PASSAGE SHOWN:
┌──

Question

4.17 In an n- type semiconductor bar, there is an increase in electron concentration from left to right and an electric field pointing to the left. With a suitable sketch, indicate the directions of the electron drift and diffusion current flow and explain why. If we double the electron concentration everywhere, what happens to the diffusion current and the drift current

Answer 1

i) Jn = q Dn
`(dn)/(dx)`

ii) Diffusion current and drift current will be doubled

Step-by-step explanation:

i) Determine the directions of the electron drift and diffusion current flow

the electron concentration is higher on the right side of the N-type semiconductor hence any change in the concentration of electrons will cause diffusion of electrons from right to left and electron drift is from left to right and this is because the electrons in the semiconductor bar are attracted to the electric field.

└──

TASK 1:
Reproduce the text on the n-type semiconductor bar from "i) Jn = q Dn" to "the electric field.".
TASK 2:
Answer these questions about the text on the n-type semiconductor bar:
(a) In which direction does the electric field in the bar point?
(b) On which side of the bar is the electron concentration higher?
(c) According to Answer 1, what happens to the diffusion current and the drift current when the electron concentration is doubled?
TASK 3:
Pick up the text on the n-type semiconductor bar after its last sentence and keep writing.

DATASET CONTENT:
┌──

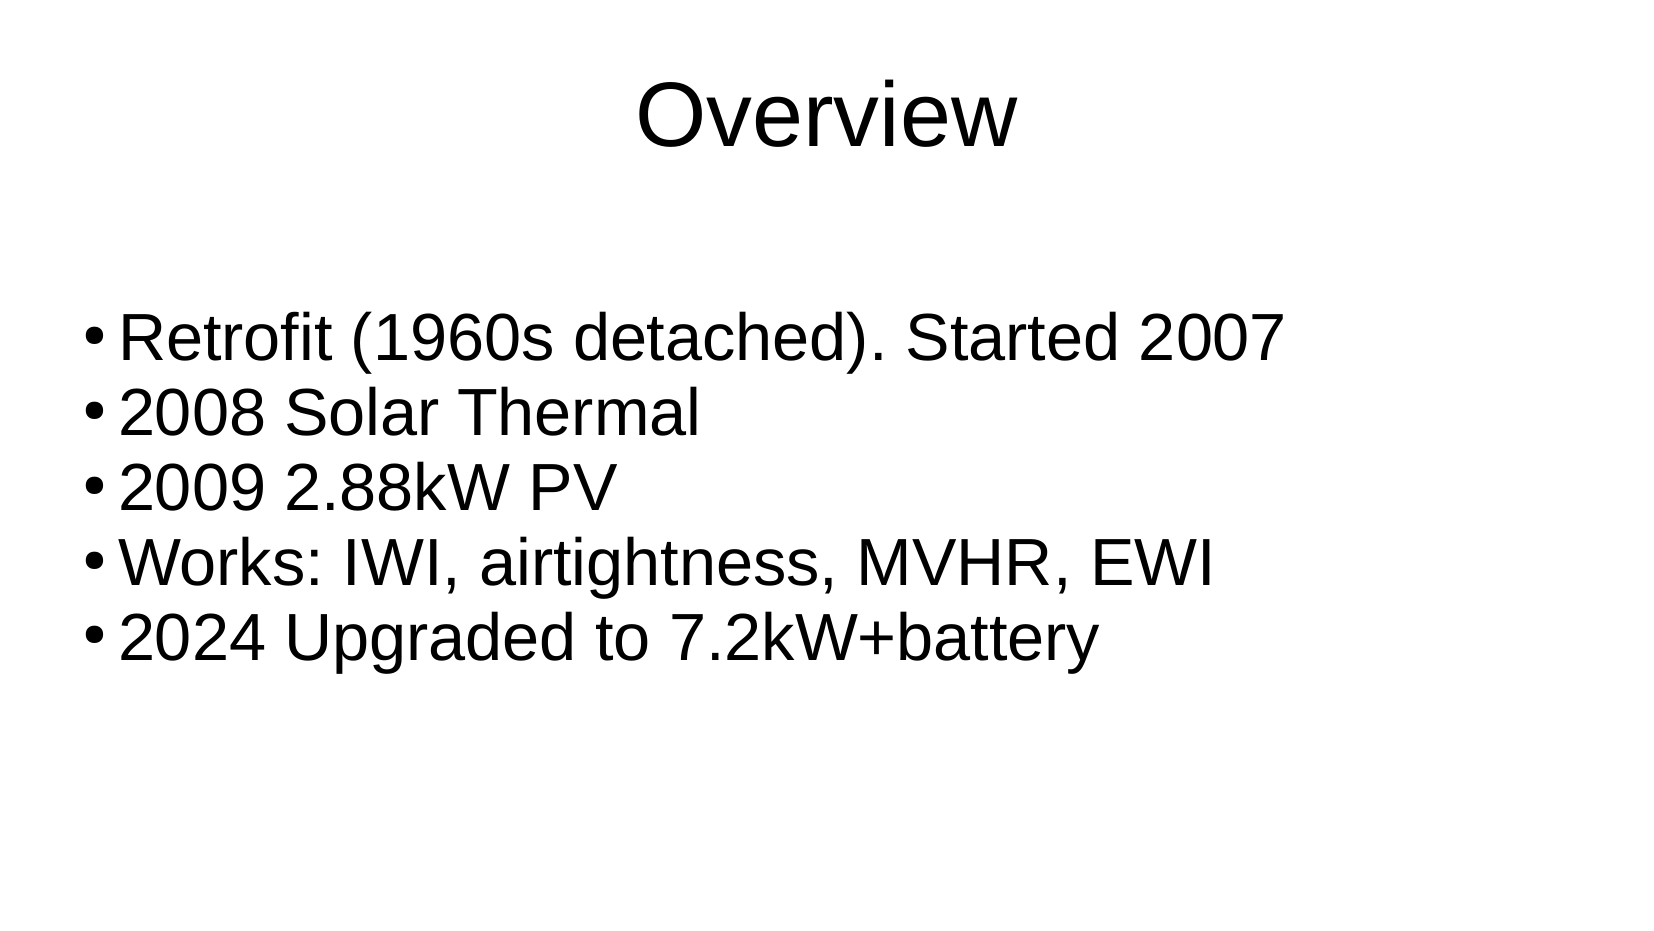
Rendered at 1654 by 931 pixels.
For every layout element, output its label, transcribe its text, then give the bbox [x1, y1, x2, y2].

└──

FINAL RESULT 1:
i) Jn = q Dn
`(dn)/(dx)`

ii) Diffusion current and drift current will be doubled

Step-by-step explanation:

i) Determine the directions of the electron drift and diffusion current flow

the electron concentration is higher on the right side of the N-type semiconductor hence any change in the concentration of electrons will cause diffusion of electrons from right to left and electron drift is from left to right and this is because the electrons in the semiconductor bar are attracted to the electric field.

FINAL RESULT 2:
(a) To the left.
(b) The right side.
(c) Both will be doubled.

FINAL RESULT 3:
Jn = q Dn
`(dn)/(dx)` ( electron diffusion current )

ii) Determine what happens to the diffusion current and drift current If we double the electron concentration everywhere

The electron diffusion current ( J'n ) = 2q Dn
`(dn)/(dx)` = 2Jn ( i.e. diffusion current doubles )

Drift current = ( Jdrift = nq*μn*ε)

when the electron concentration is double

Drift current = 2 ( nq*μn*ε )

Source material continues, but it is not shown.